Approfitto della sua buona predisposizione per girare il discorso sul gruppo dirigente del pcd'i. Cito la titubanza esistente in Gramsci nell'assumere, secondo i voleri dell'Internazionale, la segreteria del partito e sostituire Bordiga. Gli dico di aver letto che nel gruppo ordinovista esistevano perplessità, quasi paura, ad affrontare il problema. Gramsci stesso aveva del resto dichiarato all'inviato dell'Internazionale che per sostituire Bordiga occorrevano due Gramsci. «Bordiga svolge una mole di lavoro immenso ed il suo dinamismo è eccezionale». Come è già accaduto altre volte nel corso del colloquio, Bordiga mi interrompe: «Quest'armeggiare dietro la mia persona è davvero ingiustificato. Togliatti ha scritto ad esempio che le perplessità per procedere alla mia sostituzione al vertice del pcd'i provenivano anche da un episodio che si sarebbe svolto a Mosca nel '22 quando avrei reagito con molta durezza ai semplici accenni di una proposta simile. Tutto questo è veramente ridicolo. Per la concezione che ho del partito, se mi avessero detto che me ne dovevo andare e cedere il posto ad un altro, non avrei opposto alcuna resistenza». Così dicendo si alza ed indicando la sua poltrona aggiunge: «Se non avessi voluto mollare il partito, avrei potuto benissimo farlo. Ma non potendomi opporre ad un corso involutivo inesorabile e ormai in atto, mi sarei dovuto trasformare in un opportunista, né più né meno come già si erano trasformati Togliatti e compagni».
Il Colloquio si appunta ora particolarmente su Gramsci. «Quando a Torino uscì l' Ordine Nuovo, non mancammo, nel saluto pubblicato sul Soviet, di mettere in guardia il gruppo torinese sui pericoli di una involuzione su di una sorta di neo-riformismo». Parlo subito del neo-idealismo gramsciano. Bordiga mi interrompe: «Però negli ultimi anni Gramsci stava approdando sulle sponde del marxismo».
Cito di Rinascita il numero speciale dedicato all'anniversario della morte di Togliatti. Bordiga sorride.
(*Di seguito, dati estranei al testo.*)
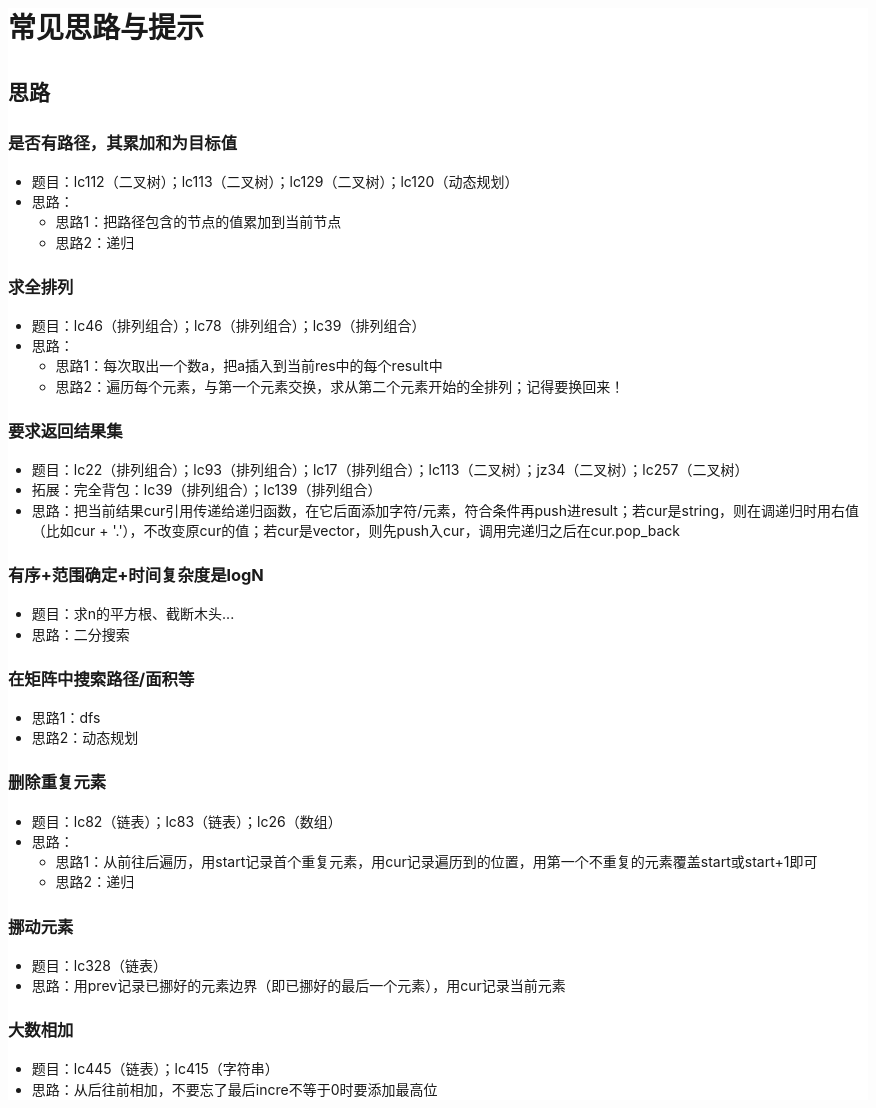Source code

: # 常见思路与提示

## 思路

### 是否有路径，其累加和为目标值

- 题目：lc112（二叉树）；lc113（二叉树）；lc129（二叉树）；lc120（动态规划）
- 思路：
  - 思路1：把路径包含的节点的值累加到当前节点
  - 思路2：递归

### 求全排列

- 题目：lc46（排列组合）；lc78（排列组合）；lc39（排列组合）
- 思路：
  - 思路1：每次取出一个数a，把a插入到当前res中的每个result中
  - 思路2：遍历每个元素，与第一个元素交换，求从第二个元素开始的全排列；记得要换回来！

### 要求返回结果集

- 题目：lc22（排列组合）；lc93（排列组合）；lc17（排列组合）；lc113（二叉树）；jz34（二叉树）；lc257（二叉树）
- 拓展：完全背包：lc39（排列组合）；lc139（排列组合）
- 思路：把当前结果cur引用传递给递归函数，在它后面添加字符/元素，符合条件再push进result；若cur是string，则在调递归时用右值（比如cur + '.'），不改变原cur的值；若cur是vector，则先push入cur，调用完递归之后在cur.pop_back

### 有序+范围确定+时间复杂度是logN

- 题目：求n的平方根、截断木头...
- 思路：二分搜索

### 在矩阵中搜索路径/面积等

- 思路1：dfs
- 思路2：动态规划

### 删除重复元素

- 题目：lc82（链表）；lc83（链表）；lc26（数组）
- 思路：
  - 思路1：从前往后遍历，用start记录首个重复元素，用cur记录遍历到的位置，用第一个不重复的元素覆盖start或start+1即可
  - 思路2：递归

### 挪动元素

- 题目：lc328（链表）
- 思路：用prev记录已挪好的元素边界（即已挪好的最后一个元素），用cur记录当前元素

### 大数相加

- 题目：lc445（链表）；lc415（字符串）
- 思路：从后往前相加，不要忘了最后incre不等于0时要添加最高位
I suoi occhi sembrano ora ancor più vivi. «Quello di Rinascita, dice, è il peggior servizio che quel giornale poteva fare a Togliatti. Tutto quel materiale pubblicato sulla sua vita... Quante contraddizioni... Come risulta evidente il continuo cambiamento d'indirizzi... Togliatti ha cambiato tante posizioni quante ne ha cambiate Mosca.». E' questa la rivincita del vecchio rivoluzionario sull'opportunista Togliatti. Anche se, naturalmente, questo tipo di rivincite non interessano affatto Bordiga.
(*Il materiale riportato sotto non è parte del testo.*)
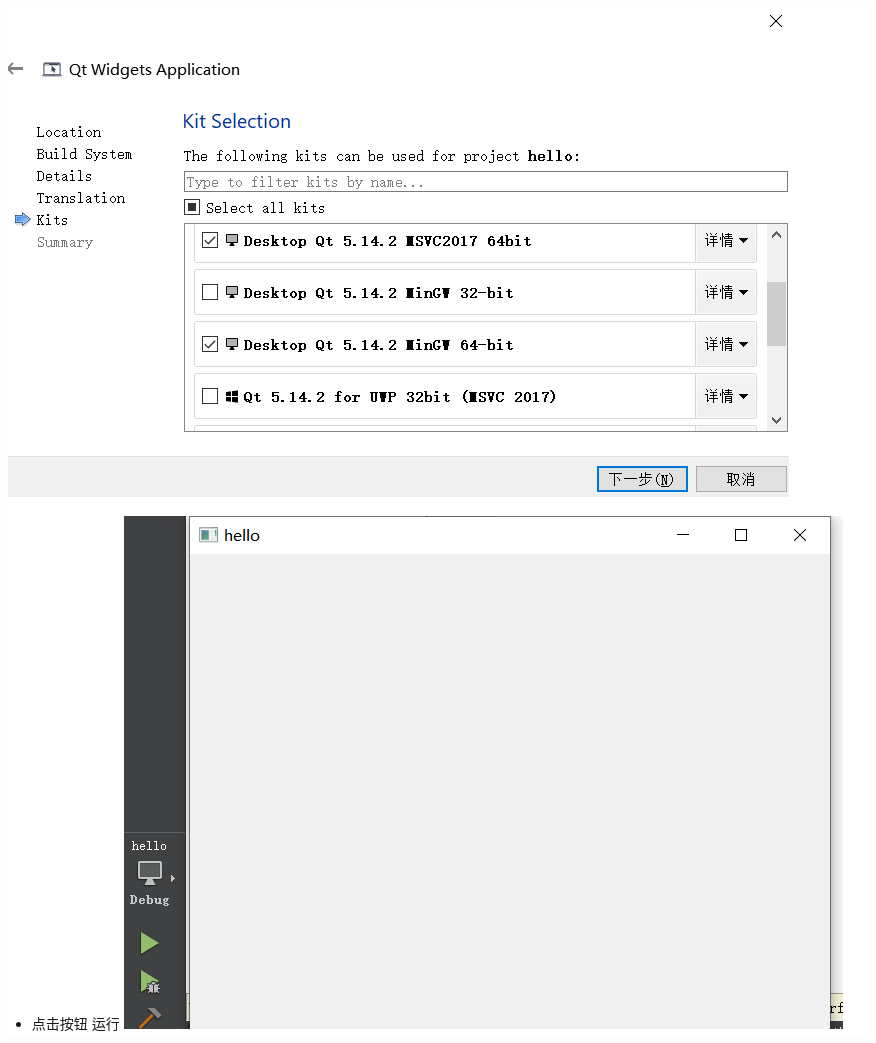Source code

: ![图 8](../../images/26b829659e630b4b79ce94ce94dc5bd5e8a3e00419d25b4284482b0eff6fb0b3.png)  

* 点击按钮 运行
![图 9](../../images/18b854f3ee5b032e56c7637d19a2c0dd8e403ce7e4b6a3ecb41d80e772ee01a9.png)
Ora guarda l'orologio e si alza. Il colloquio è finito. «Credo che abbiamo parlato abbastanza». E' la massima concessione che un marxista integrale può fare  ad un interlocutore di parte socialdemocratica. Sulla porta gli chiedo se posso tornare a trovarlo. «Senz'altro, purché ciò non avvenga troppo spesso».